● Directions
Here is the task for the records below: repeat exactly the lines from the one with "Despite being classified" to the one with "<sup>48</sup> Evans et", both included, and nothing else.

● Stored data
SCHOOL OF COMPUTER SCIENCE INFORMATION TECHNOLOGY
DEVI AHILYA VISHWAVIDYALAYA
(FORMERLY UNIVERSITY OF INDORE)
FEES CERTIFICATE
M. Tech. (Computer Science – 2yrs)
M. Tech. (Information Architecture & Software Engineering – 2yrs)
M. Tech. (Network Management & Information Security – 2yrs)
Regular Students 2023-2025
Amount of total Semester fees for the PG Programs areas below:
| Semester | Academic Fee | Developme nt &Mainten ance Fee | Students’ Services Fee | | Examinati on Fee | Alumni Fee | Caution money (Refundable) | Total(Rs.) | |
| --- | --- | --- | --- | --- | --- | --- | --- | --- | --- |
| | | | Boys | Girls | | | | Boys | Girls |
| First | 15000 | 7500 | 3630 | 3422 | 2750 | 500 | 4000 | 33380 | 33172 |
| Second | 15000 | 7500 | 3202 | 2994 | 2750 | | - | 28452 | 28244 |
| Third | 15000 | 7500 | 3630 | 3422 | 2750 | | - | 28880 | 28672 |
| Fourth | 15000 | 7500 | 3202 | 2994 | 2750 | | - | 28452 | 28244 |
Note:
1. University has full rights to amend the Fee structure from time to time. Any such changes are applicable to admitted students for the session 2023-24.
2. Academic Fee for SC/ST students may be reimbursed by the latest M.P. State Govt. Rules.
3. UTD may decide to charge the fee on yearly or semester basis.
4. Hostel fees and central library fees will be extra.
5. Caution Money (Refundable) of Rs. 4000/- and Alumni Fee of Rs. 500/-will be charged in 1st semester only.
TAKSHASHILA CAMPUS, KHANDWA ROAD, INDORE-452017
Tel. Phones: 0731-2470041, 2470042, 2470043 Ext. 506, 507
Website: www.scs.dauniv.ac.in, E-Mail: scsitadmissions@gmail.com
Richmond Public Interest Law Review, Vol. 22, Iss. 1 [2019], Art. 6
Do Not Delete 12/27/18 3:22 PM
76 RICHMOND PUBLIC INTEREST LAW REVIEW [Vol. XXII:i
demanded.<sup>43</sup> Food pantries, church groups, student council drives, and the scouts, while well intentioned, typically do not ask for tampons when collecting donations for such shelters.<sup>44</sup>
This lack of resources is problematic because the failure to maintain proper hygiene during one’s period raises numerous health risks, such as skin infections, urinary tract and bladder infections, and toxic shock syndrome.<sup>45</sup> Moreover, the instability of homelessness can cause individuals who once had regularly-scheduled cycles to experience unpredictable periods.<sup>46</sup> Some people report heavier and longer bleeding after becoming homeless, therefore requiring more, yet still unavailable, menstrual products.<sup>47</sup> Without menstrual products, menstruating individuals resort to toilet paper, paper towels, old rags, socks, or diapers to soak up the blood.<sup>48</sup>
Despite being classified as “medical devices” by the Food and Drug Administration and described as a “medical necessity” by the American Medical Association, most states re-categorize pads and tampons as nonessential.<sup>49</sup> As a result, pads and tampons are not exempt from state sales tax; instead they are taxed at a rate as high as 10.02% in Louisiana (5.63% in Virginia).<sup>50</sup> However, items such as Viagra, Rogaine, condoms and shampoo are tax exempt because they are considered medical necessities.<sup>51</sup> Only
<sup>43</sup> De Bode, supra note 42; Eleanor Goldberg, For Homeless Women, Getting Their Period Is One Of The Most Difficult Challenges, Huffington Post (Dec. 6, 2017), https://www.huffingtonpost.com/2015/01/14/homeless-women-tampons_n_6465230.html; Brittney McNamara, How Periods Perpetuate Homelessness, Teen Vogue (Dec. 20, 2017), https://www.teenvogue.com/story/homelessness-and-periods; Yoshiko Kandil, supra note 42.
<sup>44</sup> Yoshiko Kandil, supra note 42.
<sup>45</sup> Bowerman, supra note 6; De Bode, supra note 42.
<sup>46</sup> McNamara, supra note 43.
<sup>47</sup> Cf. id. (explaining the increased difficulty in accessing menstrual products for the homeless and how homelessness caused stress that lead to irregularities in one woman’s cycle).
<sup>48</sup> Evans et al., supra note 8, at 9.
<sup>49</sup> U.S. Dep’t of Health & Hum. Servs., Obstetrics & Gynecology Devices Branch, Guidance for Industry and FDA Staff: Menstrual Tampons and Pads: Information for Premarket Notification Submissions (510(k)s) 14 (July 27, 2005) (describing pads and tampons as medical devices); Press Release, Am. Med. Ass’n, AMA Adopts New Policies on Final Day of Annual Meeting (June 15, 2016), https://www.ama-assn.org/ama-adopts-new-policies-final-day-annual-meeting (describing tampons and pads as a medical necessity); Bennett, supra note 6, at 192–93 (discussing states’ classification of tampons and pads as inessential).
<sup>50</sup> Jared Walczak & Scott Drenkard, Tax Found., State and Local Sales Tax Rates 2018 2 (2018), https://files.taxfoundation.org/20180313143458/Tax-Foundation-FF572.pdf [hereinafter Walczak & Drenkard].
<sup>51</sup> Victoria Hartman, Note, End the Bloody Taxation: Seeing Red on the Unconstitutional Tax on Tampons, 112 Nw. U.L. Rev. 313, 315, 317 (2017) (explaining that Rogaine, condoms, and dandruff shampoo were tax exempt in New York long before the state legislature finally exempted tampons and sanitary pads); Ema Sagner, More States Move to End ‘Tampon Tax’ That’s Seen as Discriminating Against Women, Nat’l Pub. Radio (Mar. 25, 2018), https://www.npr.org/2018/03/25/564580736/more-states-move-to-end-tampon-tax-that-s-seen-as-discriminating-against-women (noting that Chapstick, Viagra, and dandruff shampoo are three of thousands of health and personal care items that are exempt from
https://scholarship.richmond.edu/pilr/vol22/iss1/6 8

● The completed task
Despite being classified as “medical devices” by the Food and Drug Administration and described as a “medical necessity” by the American Medical Association, most states re-categorize pads and tampons as nonessential.<sup>49</sup> As a result, pads and tampons are not exempt from state sales tax; instead they are taxed at a rate as high as 10.02% in Louisiana (5.63% in Virginia).<sup>50</sup> However, items such as Viagra, Rogaine, condoms and shampoo are tax exempt because they are considered medical necessities.<sup>51</sup> Only
<sup>43</sup> De Bode, supra note 42; Eleanor Goldberg, For Homeless Women, Getting Their Period Is One Of The Most Difficult Challenges, Huffington Post (Dec. 6, 2017), https://www.huffingtonpost.com/2015/01/14/homeless-women-tampons_n_6465230.html; Brittney McNamara, How Periods Perpetuate Homelessness, Teen Vogue (Dec. 20, 2017), https://www.teenvogue.com/story/homelessness-and-periods; Yoshiko Kandil, supra note 42.
<sup>44</sup> Yoshiko Kandil, supra note 42.
<sup>45</sup> Bowerman, supra note 6; De Bode, supra note 42.
<sup>46</sup> McNamara, supra note 43.
<sup>47</sup> Cf. id. (explaining the increased difficulty in accessing menstrual products for the homeless and how homelessness caused stress that lead to irregularities in one woman’s cycle).
<sup>48</sup> Evans et al., supra note 8, at 9.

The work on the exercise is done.